National Hospital Organization Kanmon medical Center, Japan

Title: A kinematic analysis in posterior-stabilized total knee arthroplasty during activities of daily living

Takatomo Mine
Biography:

Dr. Takatomo MINE was born in Fukuoka, Japan. He got his bachelor degree from Yamaguchi University School of Medicine. He got his Ph.D. (Dr. of Medical Science) degree at Yamaguchi University School of Medicine. He is currently an Associate Professor in the Department of Orthopedic Surgery, Yamaguchi University. He is the Director of Orthopedic Surgery & Rheumatology at Kanmon Medical Center, Yamaguchi and also a member of various associations: Japanese Orthopedic Association(1985), The Central Japan Association of Orthopedic Surgery & Traumatology(1985), International Society of Arthroscopy, Knee Surgery and Orthopaedic Sports Medicine(2014), Japanese Society for Regenerative Medicine(2015), Japanese Society for Cartilage Metabolism(2017) and many other. He has published around 35 articles in various International Journals in the field of Orthopedics.

Abstract:

Background: Stair stepping motion and standing & sitting motion from a chair are important in daily living, similar to gait. It is important to understand in vivo kinematics of patient’s with total knee arthroplasty during stair-stepping and standing & sitting motion from chair. The purpose of this analysis was to estimate in vivo knee motion in stair stepping and standing & sitting motion from a chair, and determine if this unique knee prosthesis function as designed.
Methods: A total of 20 patients implanted with Bi-Surface PS were assessed in stair-stepping. 15 patients were assessed in standing & sitting from chair. The Bi-Surface PS knee is a posterior-cruciate substitute prosthesis with a unique ball-and-socket joint in the mid-posterior portion of the femoral and tibial components. Patients were examined during stair stepping and standing & sitting motion from a chair motion using a 2-dimensional to 3-dimensional registration technique.

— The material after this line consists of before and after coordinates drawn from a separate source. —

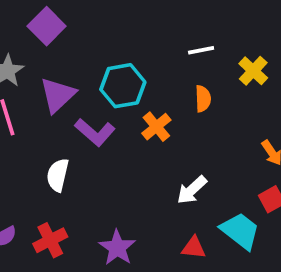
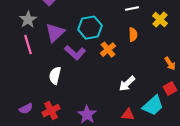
cyan trapezoid: (240, 231) -> (153, 106), turned 100

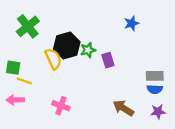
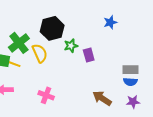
green cross: (28, 26) -> (19, 43), moved
black hexagon: (67, 45) -> (52, 28), moved
yellow line: (24, 81) -> (14, 64), moved

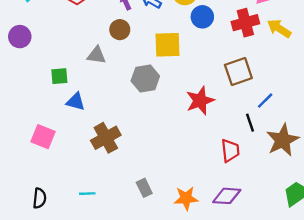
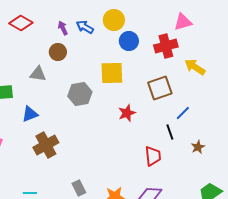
yellow arrow: (279, 28) -> (195, 67), moved
yellow square: (167, 45) -> (112, 73), moved
red star: (200, 101) -> (127, 113), size x0.7
blue triangle: (76, 102) -> (30, 114), moved, turned -36
brown star: (283, 140) -> (198, 147), size x0.5

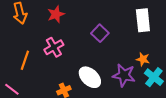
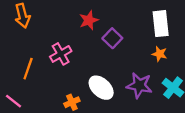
red star: (56, 14) -> (89, 20), moved
orange star: (143, 59) -> (160, 54), moved

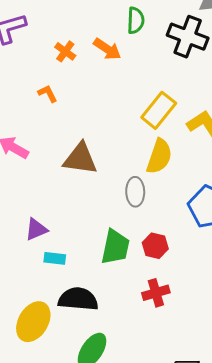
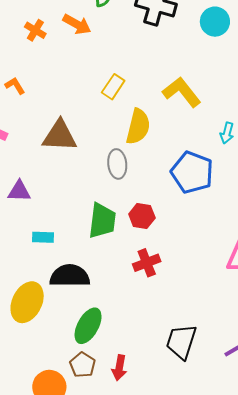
orange L-shape: (48, 93) -> (15, 86), moved
yellow rectangle: (159, 110) -> (113, 87), moved, size x0.7
purple triangle: (36, 229) -> (19, 191), moved, turned 30

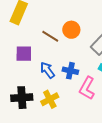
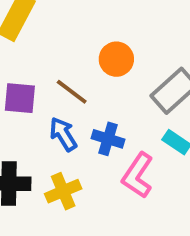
brown line: (50, 36) -> (72, 92), moved

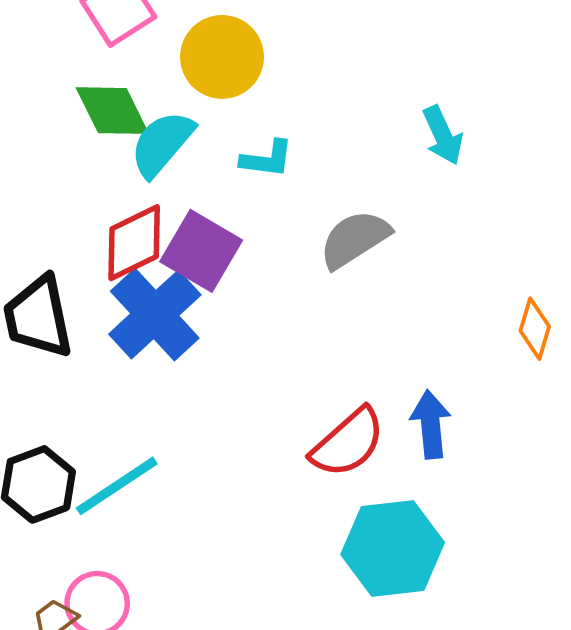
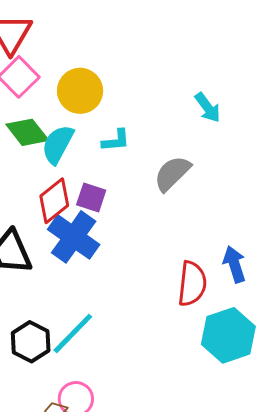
purple square: (201, 251) -> (91, 197), size x0.7
red semicircle: (348, 443) -> (192, 284), turned -30

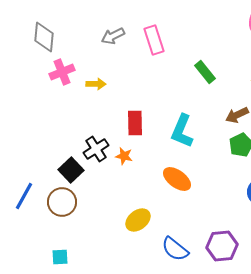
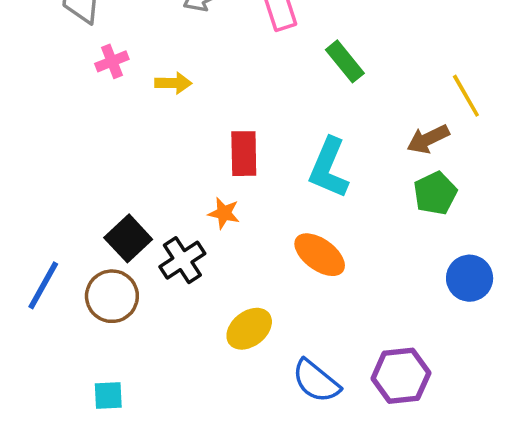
pink cross: (62, 72) -> (112, 61), size x0.7
green rectangle: (205, 72) -> (345, 61), moved
black cross: (96, 149) -> (182, 260), moved

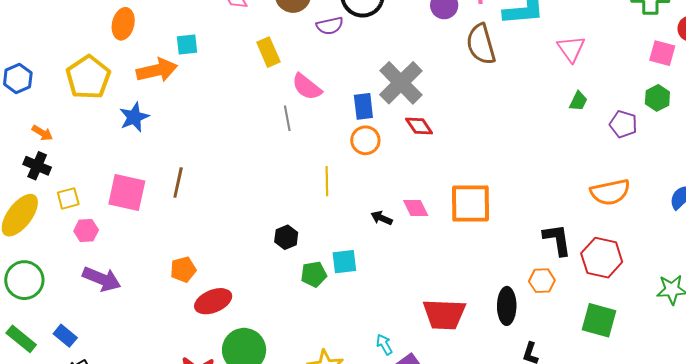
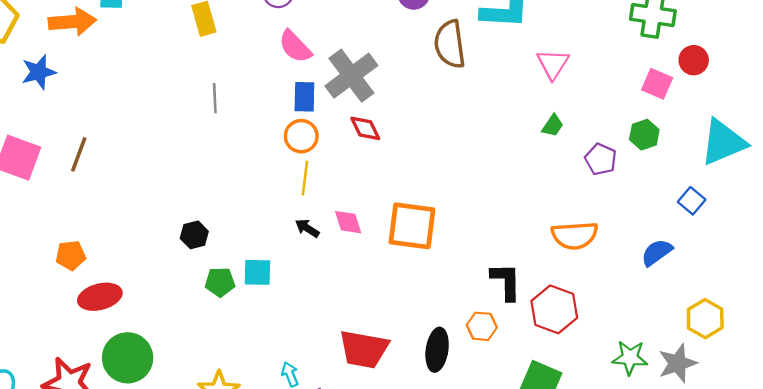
pink semicircle: (307, 87) -> (295, 46), moved
yellow line: (327, 181) -> (305, 178), moved

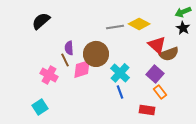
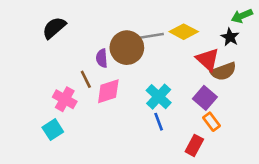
black star: (183, 28) -> (230, 37), moved
purple semicircle: (69, 48) -> (102, 58), moved
brown circle: (96, 54) -> (127, 48), moved
cyan square: (40, 107) -> (53, 130), moved
red rectangle: (147, 110) -> (194, 145), turned -70

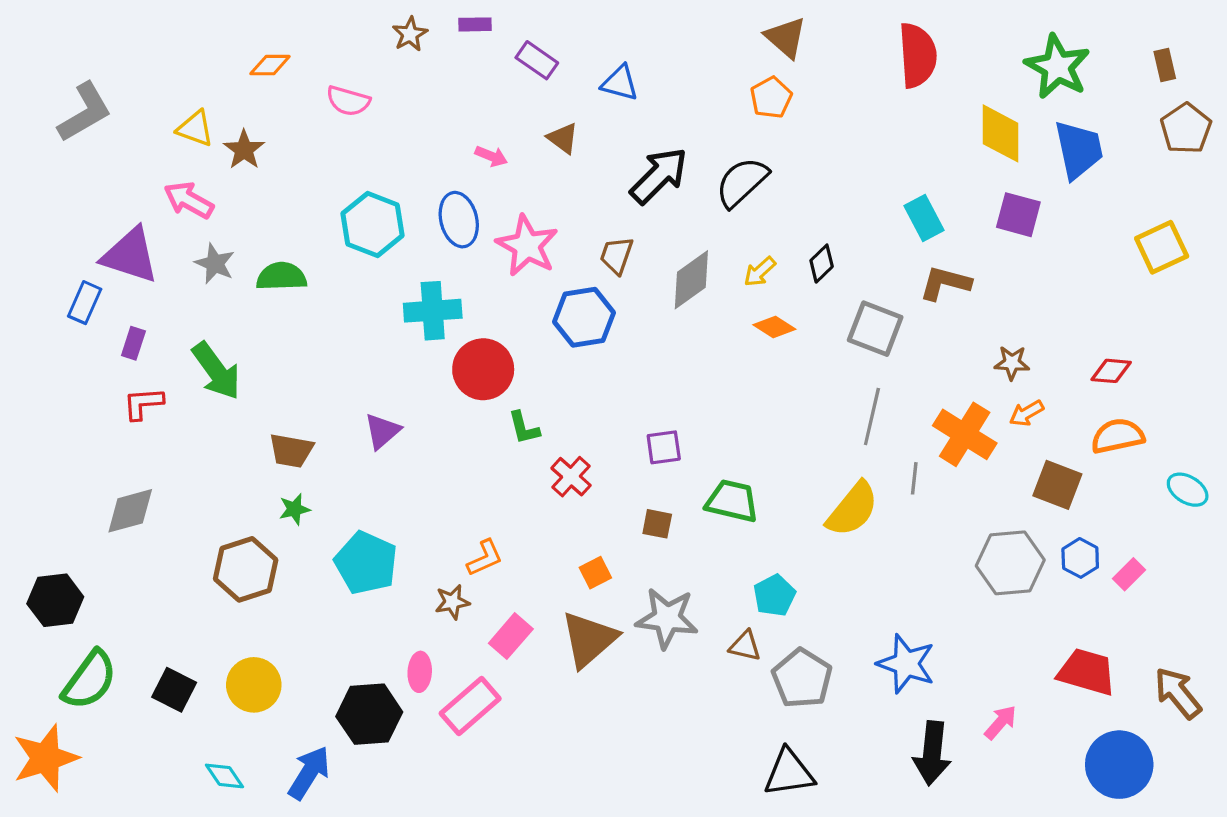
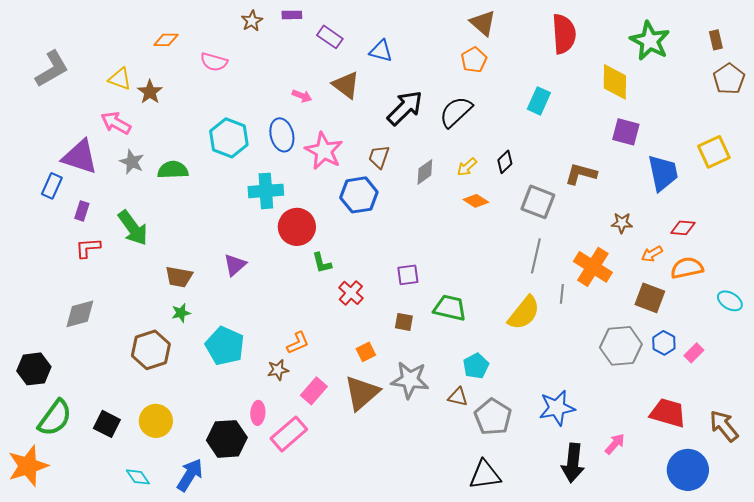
brown triangle: (563, 138) -> (346, 85), size x1.4
blue trapezoid: (1079, 150) -> (663, 173), moved
cyan rectangle: (924, 218) -> (539, 101), moved, turned 52
gray diamond: (691, 280) -> (425, 172), size x0.7
orange arrow: (1027, 413) -> (652, 254), moved
blue star: (906, 664) -> (557, 408), turned -30

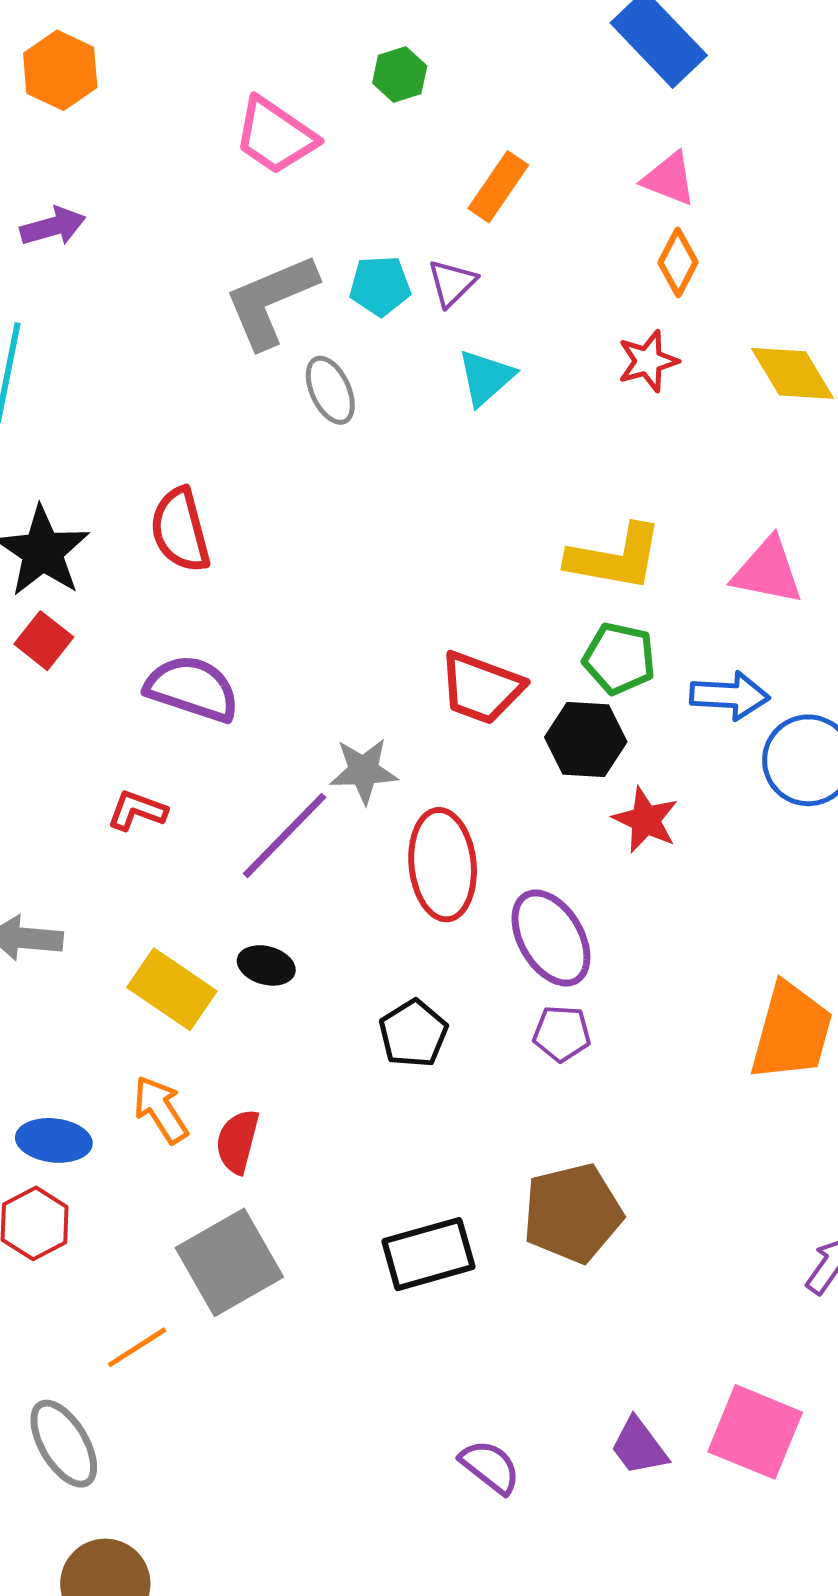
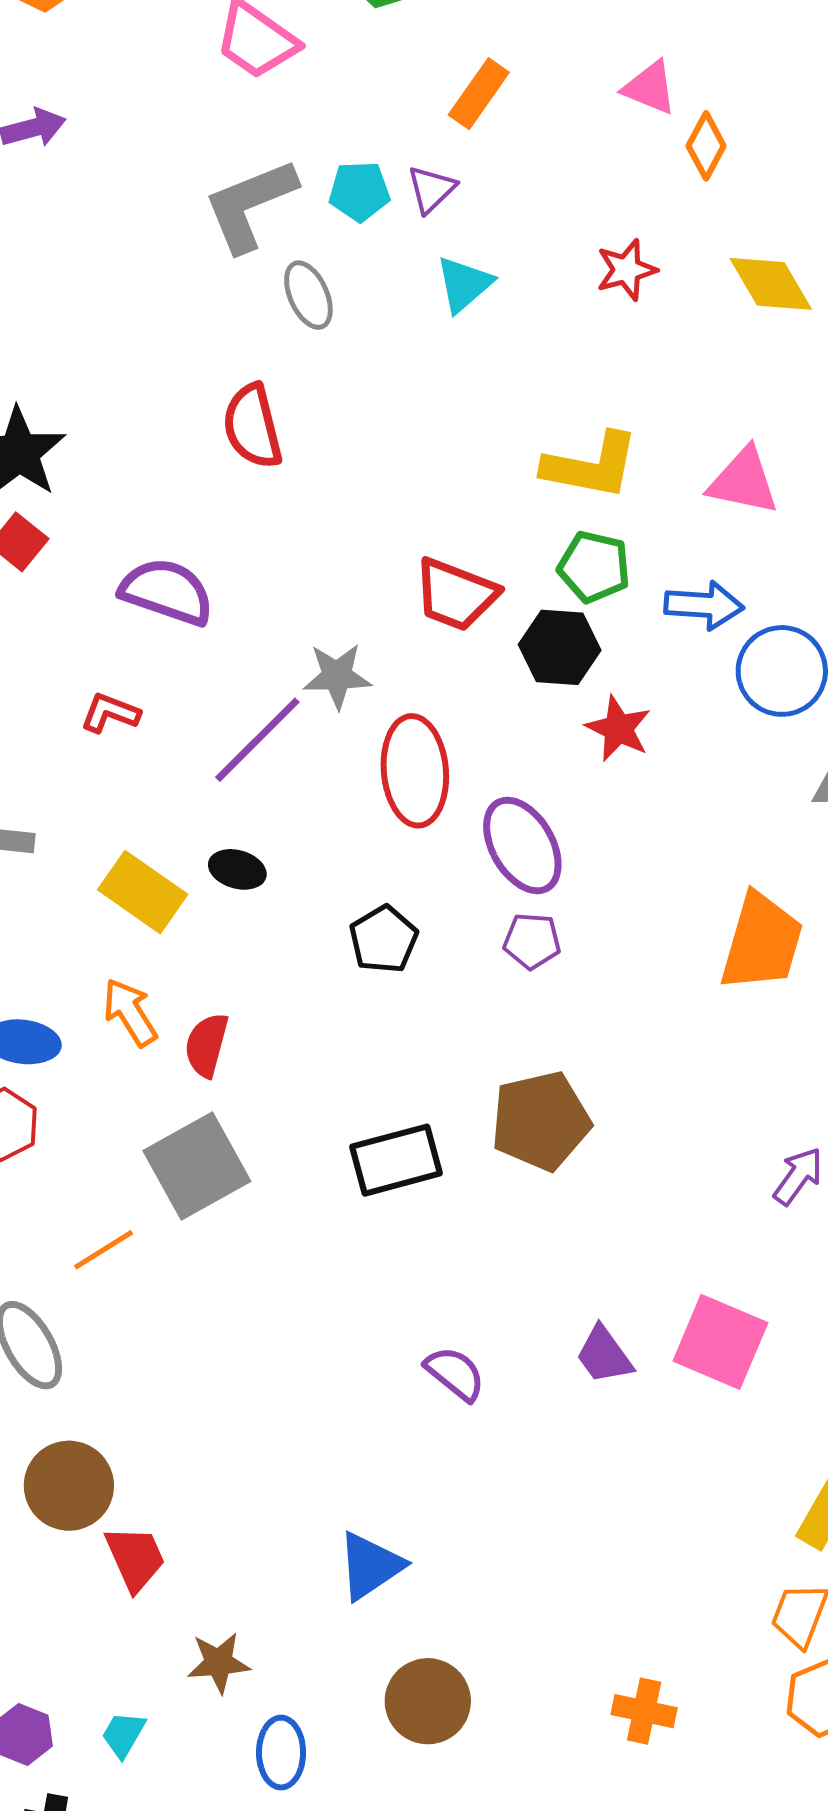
orange diamond: (678, 262) -> (706, 146), moved
red semicircle: (180, 530) -> (252, 426), moved

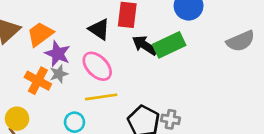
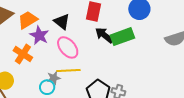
black triangle: (99, 29) -> (62, 22), moved
gray star: (59, 74) -> (54, 78), moved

Results: In stair-stepping, the kinematic pattern in step up was a medial pivot, in which the level of anteroposterior translation was very small. In step down, the kinematic pattern was neither a pivot shift nor a rollback. From minimum to maximum flexion, anterior femoral translation occurred slightly. In standing & sitting from a chair, from minimum to 30° knee flexion, anterior femoral translation occurred slightly. From 30° knee flexion to maximum flexion, the kinematic pattern was a medial pivot and rollback.

Conclusion: It became clear in this study that the joint’s stability during stair-stepping was affected by the design of the femorotibial joint rather than Post/Cam engagement or the Ball & Socket joint. In standing & sitting from a chair, the unique knee prosthesis functioned as designed.